My big question is how much did the Big Six’s antics encourage people to consider “shopping” in places usually tagged “Tortuga” or “Port Royal”?
A lot, I think. Look the wealthy exec in a publishing house just has the wrong world view. Like Shatzkin he assumes we (beneath his notice peasants, whose job it is to buy what he tells us, at the price he dictates, and he’s disgusted with us for doing it so badly) have so much spare cash that we buy all we can possibly want read, regardless of price. Yes, none of us have budgets and pretty little spare cash. And most of us like more rather than less, and most of LOVE deals (buy one Weber, pick any of these free/ for a dollar or something like that, for example)
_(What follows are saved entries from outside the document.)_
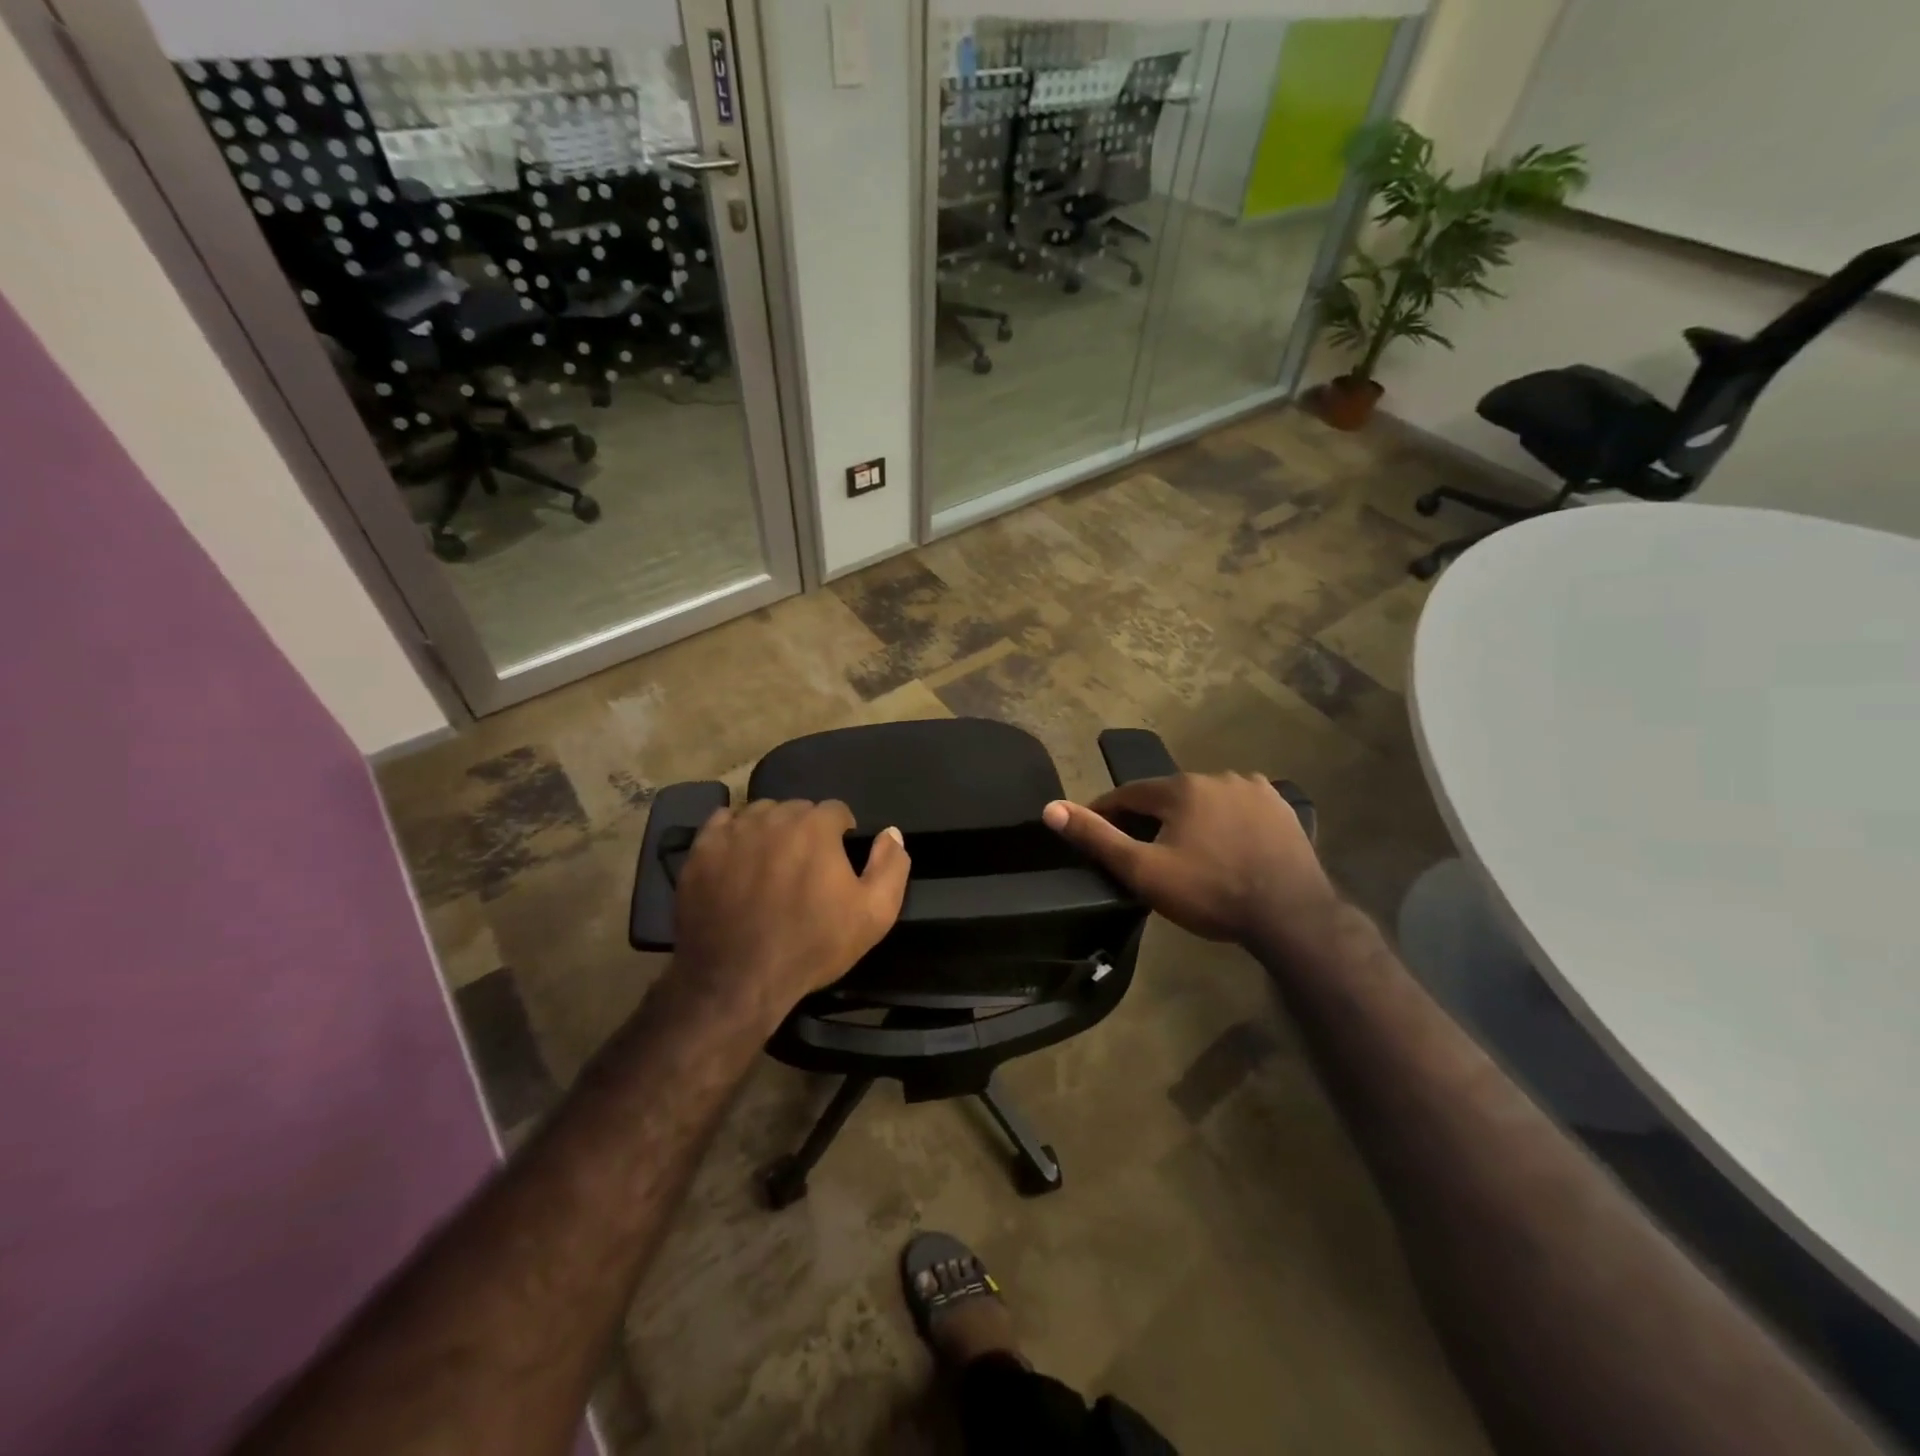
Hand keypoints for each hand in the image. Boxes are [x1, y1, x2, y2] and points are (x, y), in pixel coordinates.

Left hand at [672, 800, 909, 1025]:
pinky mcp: (701, 851)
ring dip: (771, 829)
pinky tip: (739, 858)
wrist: (738, 980)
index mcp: (815, 827)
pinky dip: (734, 833)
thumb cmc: (812, 946)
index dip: (841, 833)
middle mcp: (773, 818)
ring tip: (771, 863)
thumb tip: (891, 832)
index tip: (837, 860)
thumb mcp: (874, 915)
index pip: (836, 810)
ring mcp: (733, 832)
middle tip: (805, 867)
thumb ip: (891, 866)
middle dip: (806, 830)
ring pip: (760, 813)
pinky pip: (722, 822)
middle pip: (797, 809)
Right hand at [1042, 773, 1339, 949]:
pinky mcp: (1283, 809)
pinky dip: (1226, 821)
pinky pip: (1241, 808)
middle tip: (1142, 850)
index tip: (1095, 830)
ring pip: (1206, 800)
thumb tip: (1051, 808)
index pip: (1129, 793)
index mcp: (1181, 788)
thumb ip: (1097, 837)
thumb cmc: (1210, 892)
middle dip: (1151, 817)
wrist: (1291, 916)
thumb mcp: (1144, 870)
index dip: (1107, 811)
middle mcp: (1218, 776)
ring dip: (1191, 818)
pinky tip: (1227, 845)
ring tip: (1187, 851)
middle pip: (1169, 795)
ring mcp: (1256, 790)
While I was reading “1636: The Kremlin Games” recently, I came across the following:
“…he thought like a nobleman. Lowry believed, deep inside, that he deserved more and better than anyone else.”
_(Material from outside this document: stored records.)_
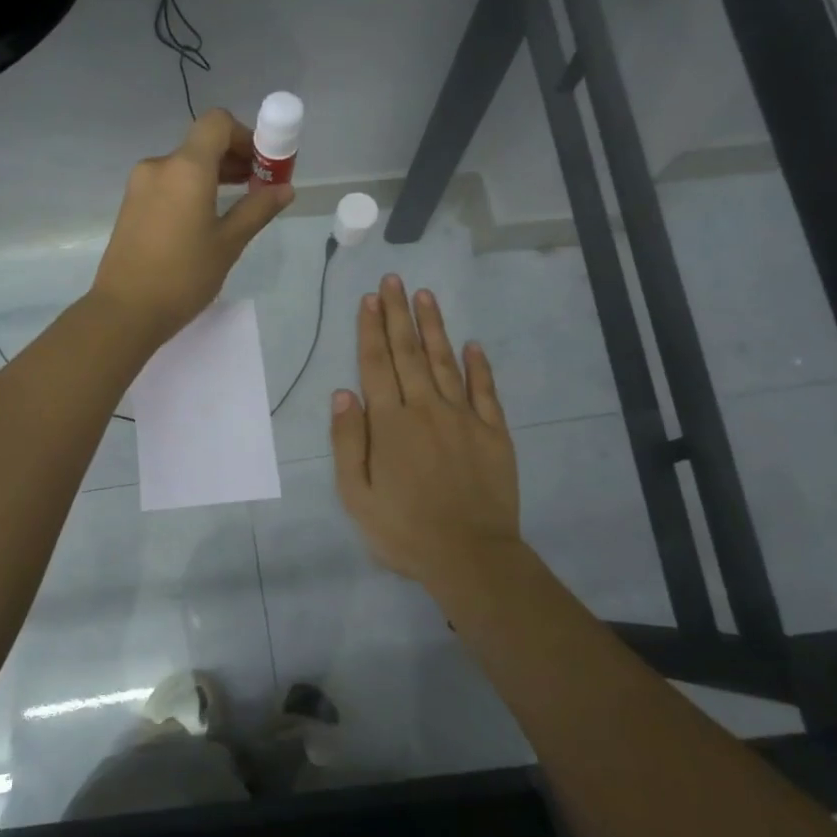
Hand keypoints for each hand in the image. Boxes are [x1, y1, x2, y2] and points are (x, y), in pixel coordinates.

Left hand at [90, 109, 294, 347]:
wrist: (125, 311)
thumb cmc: (183, 276)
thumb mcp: (229, 243)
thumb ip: (258, 209)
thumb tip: (285, 189)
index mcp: (186, 168)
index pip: (217, 123)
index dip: (245, 135)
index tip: (262, 164)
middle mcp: (159, 166)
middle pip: (202, 144)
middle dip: (234, 157)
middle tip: (258, 187)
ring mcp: (140, 185)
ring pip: (184, 165)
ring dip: (213, 175)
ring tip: (235, 206)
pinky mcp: (131, 205)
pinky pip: (168, 183)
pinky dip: (191, 189)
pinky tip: (204, 220)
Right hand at [331, 276, 521, 587]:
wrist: (470, 556)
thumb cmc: (403, 530)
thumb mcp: (356, 494)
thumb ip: (349, 440)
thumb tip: (343, 393)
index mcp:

If that’s not a capsule description of the people running the “intellectual property” industries, I’ll eat my keyboard.
Without salt.
I’d probably be spending at least half of it on books, and would be much more likely to be giving that 99¢ noobie a try.
BTW, thanks for another great post.
I was looking at my book buying dynamic when I came onto this blog. And this post on this blog. {shut up editors and grammar nazis, deliberate}.
I have spent the last 9 years reading on Mars. Or thereabouts. Actually the Canadian arctic. It costs $C2000 to go to a bookstore. Buying books on-line did not attract me as I was having to select things on-line, order, wait 2-3 weeks and get big box of books in the mail. Then came ebooks.
Oh, I do not buy hard-cover. The churn rate I used to have made hard-cover untenable.
Baen books had downloadable content I could get on the (essentially) dial-up connection at a reasonable price point. Because of that I explored a LOT of authors and product that I could get hold of for the first time. The ebooks on my computer made sense. BUT
Not into Amazon. Just did not work for me, and the prices of other (non-Baen) ebooks they had was insane. Kindle and the ebook reader revolution comes along. I am still in the flipping arctic. I eventually got a iPod touch for the mobile entertainment. Stanza worked as the app for me. Portable, fits into my parka on the plane. Multi-fuction. iPad comes along. Does not work for me (too limited for computing). I stick with the iPod and Computer combo. I spend large chunks of vacation in bookstores, finding new authors.
To explore books, I need a physical space. From the exploration, I can download the author’s other work as ebooks. Pity most of them are ugly expensive (at a price point that makes no economic sense, based on the lack of physical manufacturing, warehousing and transportation, much less retailing expense).
I just got a MacBook Air. It “peeves” me no end that Apple turns out not to have created a READER component for iBooks that works on their computers. the ability to go from the iPod (still good after 5 years) to the computer would be wonderful.
The book-buying dynamic is for me: physical browse when I can to expand the base, rely on tried and trusted accessible/affordable content as another element of the base, then go into the back/new catalogue of the author for more. Price is secondary to me. BUT. When an ebook is MORE expensive than the paperback version, that tells me I am being ripped off. Ripping off the customer is not a good repeat customer promotional tactic.
Book buyers are always repeat customers, unless “peeved”.
The problem with most publisher is that readers aren’t customers. Bookstore buyers are. And that is the root of most of their problems.
And as someone a long from bookstores myself, I wish NY publishing would get out the hot-house and have a try at browsing a bookstore in the back end of beyond
Oh yeah. Baen books had Dog and Dragon sample chapters, previous history of reading Dave Freer, took a look. Will be getting the first book and Dog and Dragon this weekend.